▶ [Sua tarefa]: Copie literalmente a passagem do trecho sobre o assentamento no Complexo que vai de "Um mês depois" até "ação dos pistoleiros.", inclusive.

Com a desafetação e a transferência ao Incra, o sonho do assentamento estava mais próximo: restava ao órgão federal reintegrar para si a posse do imóvel rural e dar andamento aos procedimentos técnicos.

Para isso, era necessário ajuizar uma ação civil pública contra os fazendeiros do Complexo na Vara Agrária Federal de Redenção, o que ocorreu em outubro do ano passado. A ação foi proposta em conjunto com o MPF.

Um mês depois de a petição do Incra ser oficializada, nova morte no Complexo. Dessa vez, a vítima foi Osvaldo Rodrigues Costa, morto em novembro do ano passado. Segundo relatos, pistoleiros chegaram caracterizados como policiais procurando por membros da Associação Terra Nossa para cumprir a reintegração de posse.

Familiares foram feitos reféns. Os acampados tentaram resgatá-los: troca de tiros deixou dois baleados, entre eles Osvaldo, que não resistiu. A Delegacia de Conflitos Agrários de Redenção concluiu que o pistoleiro Romério Roberto de Araújo teria sido contratado pelos fazendeiros para coordenar a ação dos pistoleiros.

▶ [Informações extraídas]:

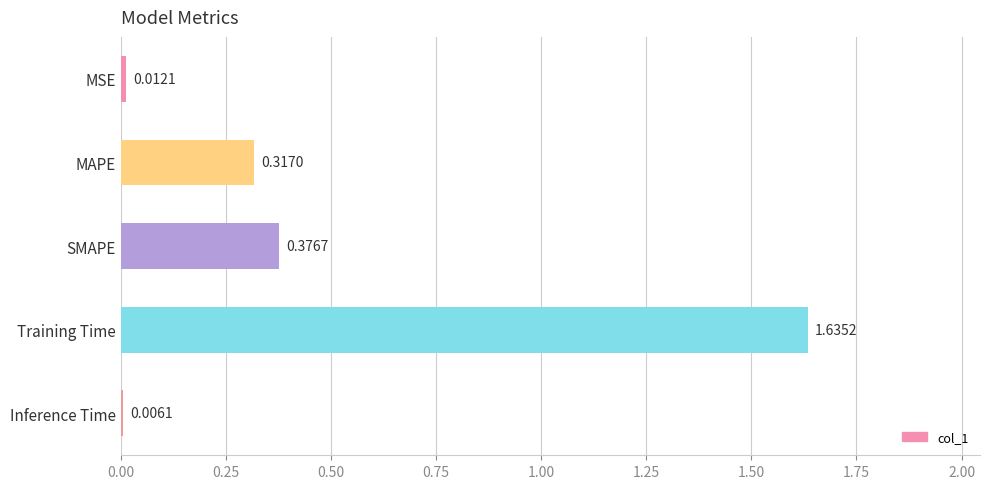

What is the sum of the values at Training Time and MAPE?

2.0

---

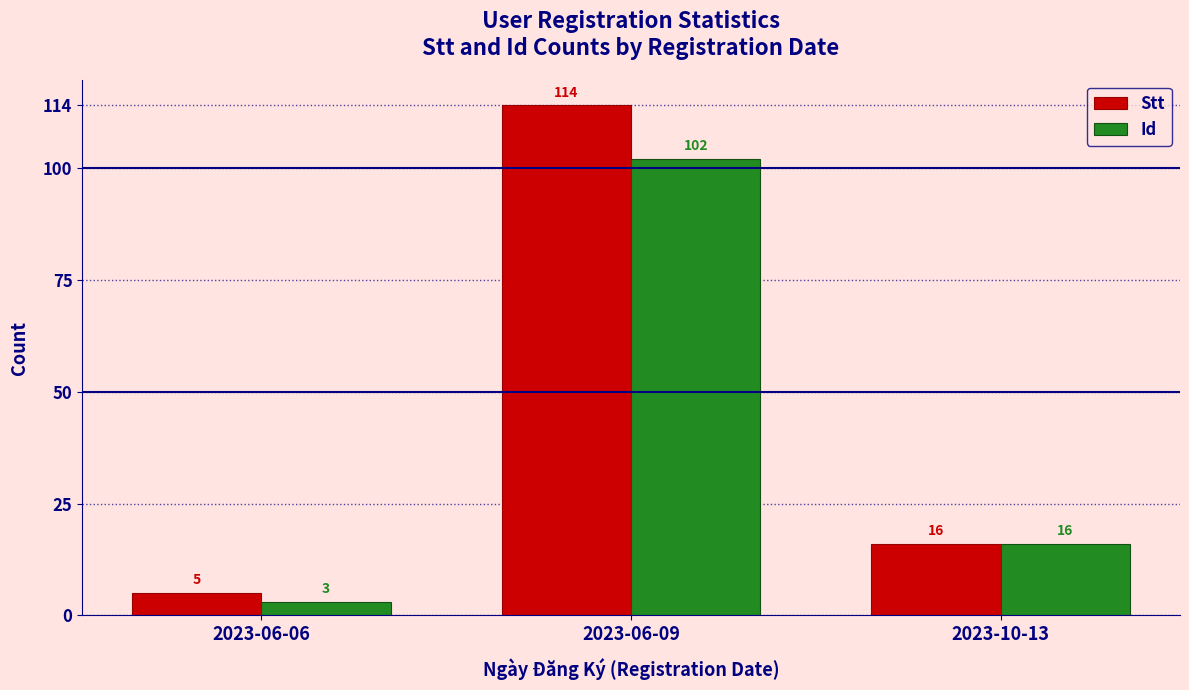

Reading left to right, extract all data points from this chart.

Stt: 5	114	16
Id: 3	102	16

▶ [Resultado]:
Um mês depois de a petição do Incra ser oficializada, nova morte no Complexo. Dessa vez, a vítima foi Osvaldo Rodrigues Costa, morto em novembro do ano passado. Segundo relatos, pistoleiros chegaram caracterizados como policiais procurando por membros da Associação Terra Nossa para cumprir a reintegração de posse.

Familiares foram feitos reféns. Os acampados tentaram resgatá-los: troca de tiros deixou dois baleados, entre eles Osvaldo, que não resistiu. A Delegacia de Conflitos Agrários de Redenção concluiu que o pistoleiro Romério Roberto de Araújo teria sido contratado pelos fazendeiros para coordenar a ação dos pistoleiros.